> YOUR ASSIGNMENT:
Go through the material line by line and tally those containing the string "this". Only the tally is wanted.

Top of INPUT MATERIAL

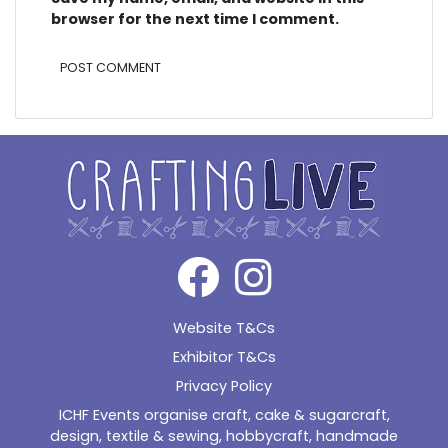
browser for the next time I comment.
Alternative:
Website T&Cs
Exhibitor T&Cs
Privacy Policy
ICHF Events organise craft, cake & sugarcraft,
design, textile & sewing, hobbycraft, handmade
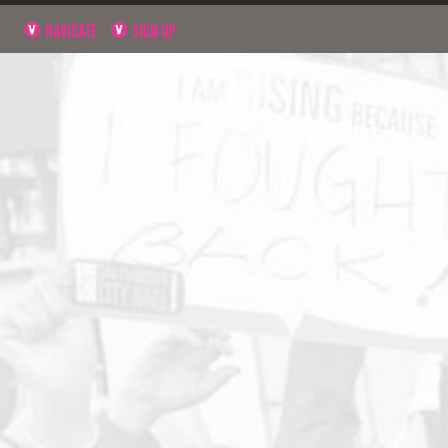
NAVIGATE
SIGN UP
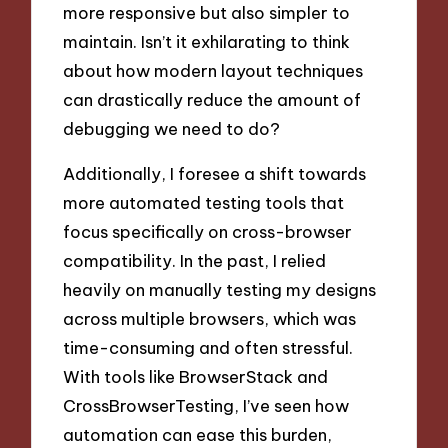
more responsive but also simpler to
maintain. Isn’t it exhilarating to think
about how modern layout techniques
can drastically reduce the amount of
debugging we need to do?
Additionally, I foresee a shift towards
more automated testing tools that
focus specifically on cross-browser
compatibility. In the past, I relied
heavily on manually testing my designs
across multiple browsers, which was
time-consuming and often stressful.
With tools like BrowserStack and
CrossBrowserTesting, I’ve seen how
automation can ease this burden,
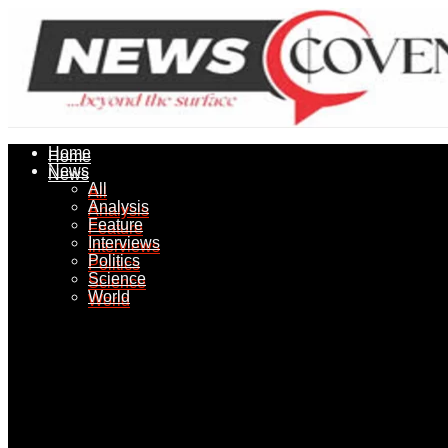
Home
Home
News
News
All
All
Analysis
Analysis
Feature
Feature
Interviews
Interviews
Politics
Politics
Science
Science
World
World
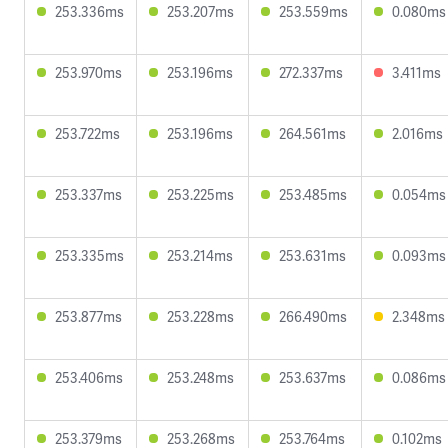
253.336ms
253.207ms
253.559ms
0.080ms
253.970ms
253.196ms
272.337ms
3.411ms
253.722ms
253.196ms
264.561ms
2.016ms
253.337ms
253.225ms
253.485ms
0.054ms
253.335ms
253.214ms
253.631ms
0.093ms
253.877ms
253.228ms
266.490ms
2.348ms
253.406ms
253.248ms
253.637ms
0.086ms
253.379ms
253.268ms
253.764ms
0.102ms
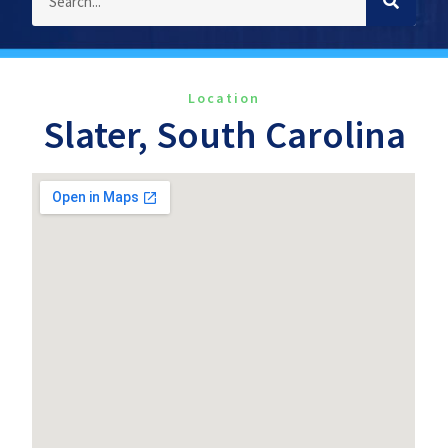
Location
Slater, South Carolina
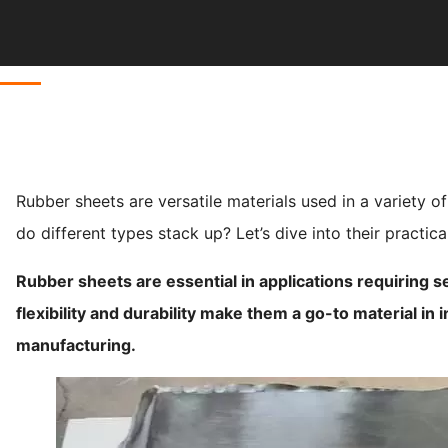
Rubber sheets are versatile materials used in a variety o
do different types stack up? Let’s dive into their practica
Rubber sheets are essential in applications requiring s
flexibility and durability make them a go-to material in 
manufacturing.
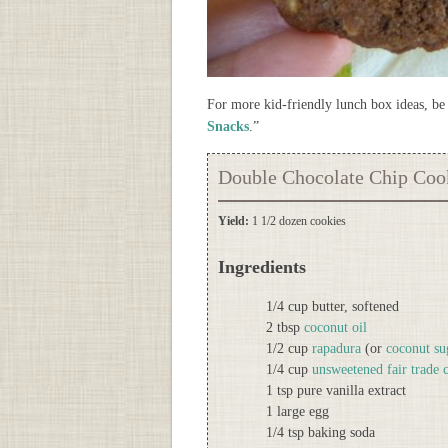
For more kid-friendly lunch box ideas, be 
Snacks
.”
Double Chocolate Chip Coo
Yield:
1 1/2 dozen cookies
Ingredients
1/4 cup butter, softened
2 tbsp
coconut oil
1/2 cup
rapadura
(or
coconut su
1/4 cup
unsweetened fair trade
1 tsp pure vanilla extract
1 large egg
1/4 tsp baking soda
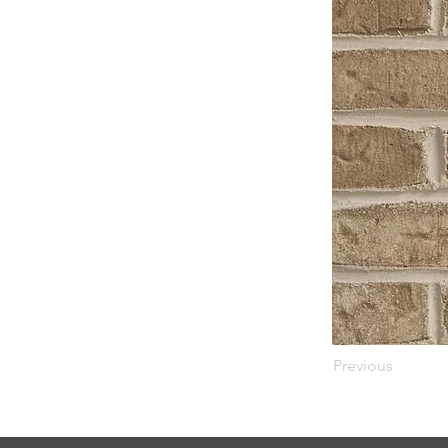
Previous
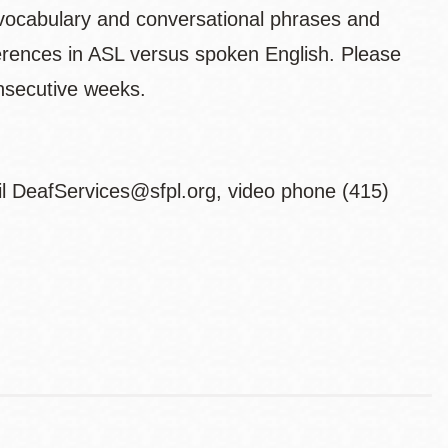
vocabulary and conversational phrases and
ferences in ASL versus spoken English. Please
consecutive weeks.
il DeafServices@sfpl.org, video phone (415)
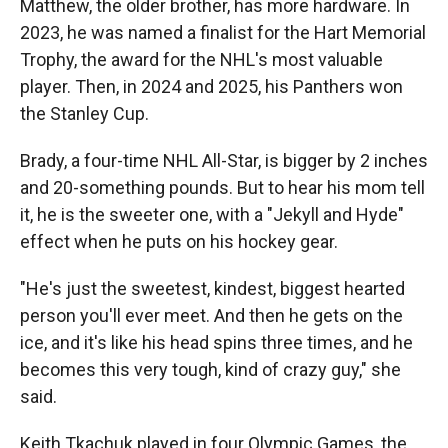
Matthew, the older brother, has more hardware. In
2023, he was named a finalist for the Hart Memorial
Trophy, the award for the NHL's most valuable
player. Then, in 2024 and 2025, his Panthers won
the Stanley Cup.
Brady, a four-time NHL All-Star, is bigger by 2 inches
and 20-something pounds. But to hear his mom tell
it, he is the sweeter one, with a "Jekyll and Hyde"
effect when he puts on his hockey gear.
"He's just the sweetest, kindest, biggest hearted
person you'll ever meet. And then he gets on the
ice, and it's like his head spins three times, and he
becomes this very tough, kind of crazy guy," she
said.
Keith Tkachuk played in four Olympic Games, the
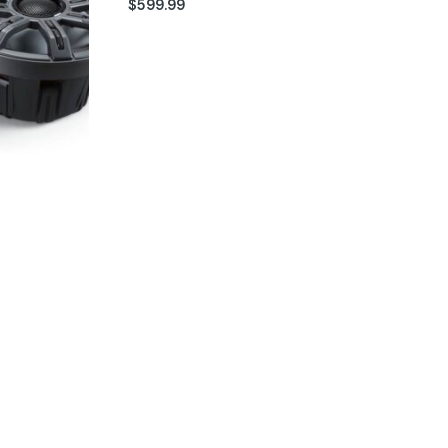
$
599.99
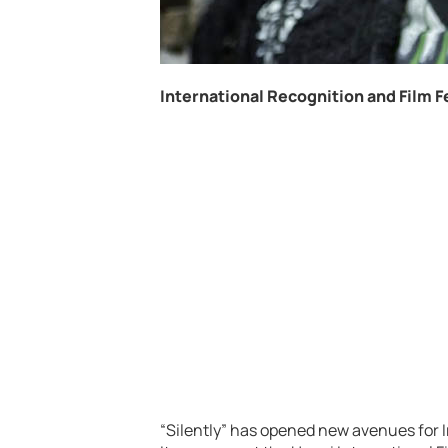
International Recognition and Film F
“Silently” has opened new avenues for I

Bottom of INPUT MATERIAL

> COMPLETED TASK:
2